A strange method to pass data... Of course, cooking up such an "ABI",
where local variables are accessed with a const offset that is not known at
compile-time to be valid, would subvert the test for $sp-based accesses...

> >> This function is valid if x is never true, so we cannot assume that all
> >> accesses off the stack and frame pointers are actually in-frame.  You're
> >> assuming either (i) the kernel doesn't use code like that or (ii) that
> >> "garbage" addresses in the range [$sp - 0x8000, $sp + 0x7fff] will not
> >> trigger the problem.  I imagine both are reasonable assumptions, and I'm
> >> perfectly happy for us to make them.  But they're the kind of assumption
> >> we need to state explicitly.
> >
> > Interesting test case.  I've been thinking about it myself but in the end
> > decieded to believe Peter's analysis since he's banged the head for longer
> > to the wall about this problem that I have ;-)  I'm quite but not absolutely
> > certain that this case cannot happen for realworld code, so I'd rather
> > err on the side of caution.
> >
> > Peter & Thomas - we could make the stack thing bullet proof by vmallocing
> > stacks and ensuring a sufficient virtual address gap exists around the stack
> > such that the stack is the only addressable thing in the range of
> > $sp +0x7fff / -0x8000?

...but having an address-gap, virtual or by unused memory, should make it save
even with such code.

Typical "realworld" examples for speculative access to stack-variables are

void foo (int x)             void foo ()
{                            {
  int array[N];                int array[N], i;
  if (x < N)                   for (i = 0; i < N; i++)
• • • •
#### [Work item A]
Answer these questions about the stack-access discussion:
(i) What address range is given for the "garbage" addresses that are assumed not to trigger the problem?
(ii) Whose analysis did the writer of the second quoted reply decide to believe?
(iii) How does the proposal addressed to Peter & Thomas suggest allocating stacks?
• • • •
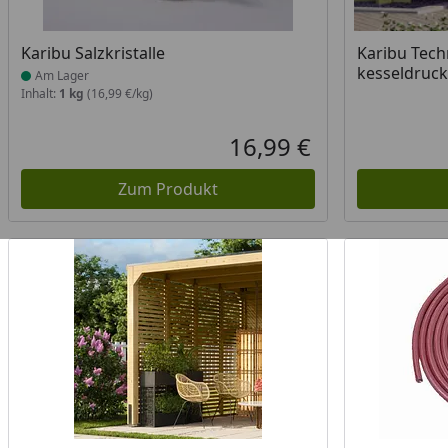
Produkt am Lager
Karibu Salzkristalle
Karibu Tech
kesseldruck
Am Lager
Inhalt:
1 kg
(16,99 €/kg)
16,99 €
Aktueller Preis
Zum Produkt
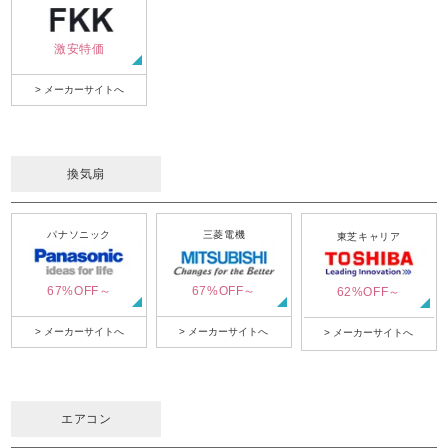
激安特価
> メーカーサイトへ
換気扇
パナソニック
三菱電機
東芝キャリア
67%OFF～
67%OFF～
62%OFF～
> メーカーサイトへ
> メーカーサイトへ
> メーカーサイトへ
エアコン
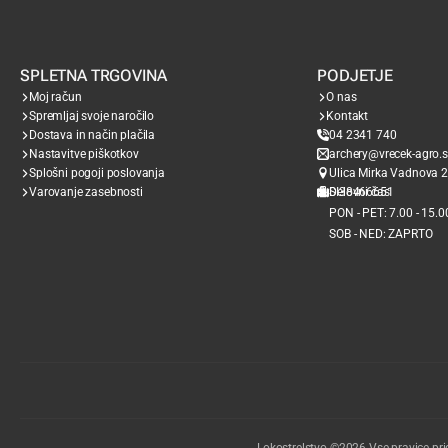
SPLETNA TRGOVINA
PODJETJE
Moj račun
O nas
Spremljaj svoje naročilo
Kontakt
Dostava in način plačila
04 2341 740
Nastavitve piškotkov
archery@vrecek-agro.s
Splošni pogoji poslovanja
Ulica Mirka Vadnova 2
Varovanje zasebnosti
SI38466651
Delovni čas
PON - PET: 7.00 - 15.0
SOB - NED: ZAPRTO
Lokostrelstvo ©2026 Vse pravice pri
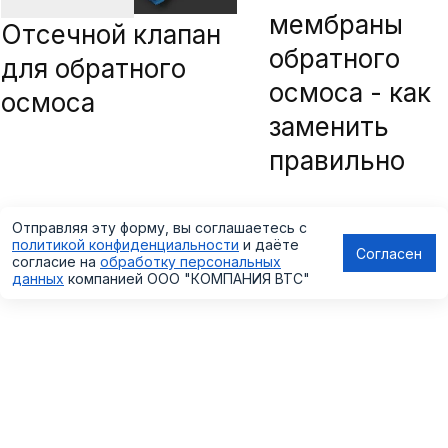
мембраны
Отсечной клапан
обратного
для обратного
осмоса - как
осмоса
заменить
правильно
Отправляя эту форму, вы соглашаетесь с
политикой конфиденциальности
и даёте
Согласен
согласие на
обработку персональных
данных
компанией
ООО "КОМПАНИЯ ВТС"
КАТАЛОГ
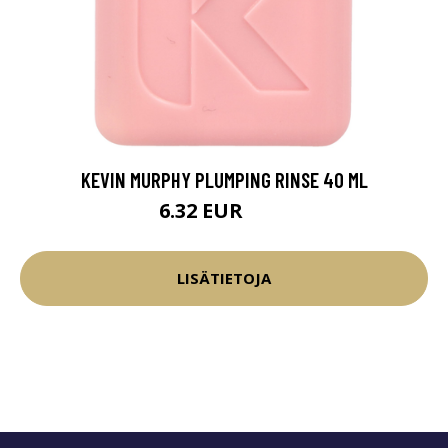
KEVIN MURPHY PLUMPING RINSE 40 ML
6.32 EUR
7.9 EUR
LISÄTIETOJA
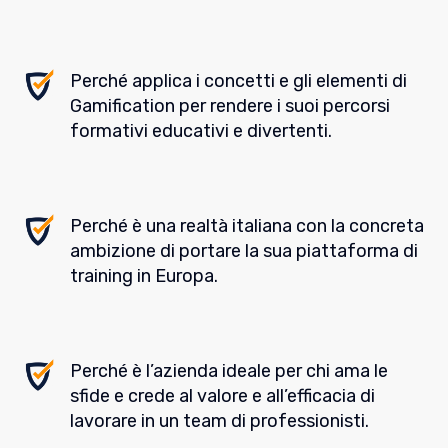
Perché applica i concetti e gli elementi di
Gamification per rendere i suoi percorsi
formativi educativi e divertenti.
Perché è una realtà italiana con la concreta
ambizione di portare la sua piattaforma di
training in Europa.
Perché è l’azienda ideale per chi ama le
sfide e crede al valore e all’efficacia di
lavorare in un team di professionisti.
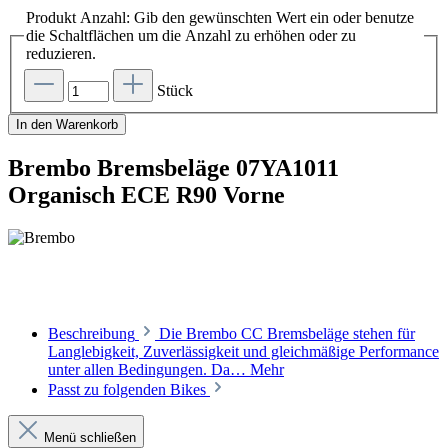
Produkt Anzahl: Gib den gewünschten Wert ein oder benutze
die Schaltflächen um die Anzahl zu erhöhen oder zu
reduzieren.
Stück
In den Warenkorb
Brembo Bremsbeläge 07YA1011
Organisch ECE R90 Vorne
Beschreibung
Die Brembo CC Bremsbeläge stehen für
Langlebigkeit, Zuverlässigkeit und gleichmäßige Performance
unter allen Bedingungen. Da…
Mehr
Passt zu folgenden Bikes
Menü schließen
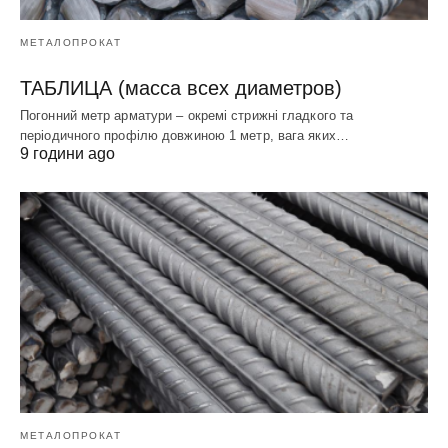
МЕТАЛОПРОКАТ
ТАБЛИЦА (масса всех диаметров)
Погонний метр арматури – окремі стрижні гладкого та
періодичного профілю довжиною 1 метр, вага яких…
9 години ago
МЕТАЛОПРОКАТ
• • • •
#### [Work item B]
Transcribe the text of all eight records word for word, leaving the pictures out.

#### [Written solution A]
(i) [$sp - 0x8000, $sp + 0x7fff]
(ii) Peter's
(iii) By vmallocing them, with a sufficient virtual address gap around each stack

#### [Written solution B]
Produkt am Lager
Karibu Salzkristalle
Karibu Tech
kesseldruck
Am Lager
Inhalt:
1 kg
(16,99 €/kg)
16,99 €
Aktueller Preis
Zum Produkt
激安特価
> メーカーサイトへ
換気扇
パナソニック
三菱電機
東芝キャリア
67%OFF～
67%OFF～
62%OFF～
> メーカーサイトへ
> メーカーサイトへ
> メーカーサイトへ
エアコン
SPLETNA TRGOVINA
PODJETJE
Moj račun
O nas
Spremljaj svoje naročilo
Kontakt
Dostava in način plačila
04 2341 740
Nastavitve piškotkov
archery@vrecek-agro.s
Splošni pogoji poslovanja
Ulica Mirka Vadnova 2
Varovanje zasebnosti
SI38466651
Delovni čas
PON - PET: 7.00 - 15.0
SOB - NED: ZAPRTO
Lokostrelstvo ©2026 Vse pravice pri
мембраны
Отсечной клапан
обратного
для обратного
осмоса - как
осмоса
заменить
правильно
Отправляя эту форму, вы соглашаетесь с
политикой конфиденциальности
и даёте
Согласен
согласие на
обработку персональных
данных
компанией
ООО "КОМПАНИЯ ВТС"
КАТАЛОГ
KEVIN MURPHY PLUMPING RINSE 40 ML
6.32 EUR
7.9 EUR
LISÄTIETOJA
Perché applica i concetti e gli elementi di
Gamification per rendere i suoi percorsi
formativi educativi e divertenti.
Perché è una realtà italiana con la concreta
ambizione di portare la sua piattaforma di
training in Europa.
Perché è l’azienda ideale per chi ama le
sfide e crede al valore e all’efficacia di
lavorare in un team di professionisti.
Produkt Anzahl: Gib den gewünschten Wert ein oder benutze
die Schaltflächen um die Anzahl zu erhöhen oder zu
reduzieren.
Stück
In den Warenkorb
Brembo Bremsbeläge 07YA1011
Organisch ECE R90 Vorne
Beschreibung
Die Brembo CC Bremsbeläge stehen für
Langlebigkeit, Zuverlässigkeit und gleichmäßige Performance
unter allen Bedingungen. Da…
Mehr
Passt zu folgenden Bikes
Menü schließen
МЕТАЛОПРОКАТ
ТАБЛИЦА (масса всех диаметров)
Погонний метр арматури – окремі стрижні гладкого та
періодичного профілю довжиною 1 метр, вага яких…
9 години ago
МЕТАЛОПРОКАТ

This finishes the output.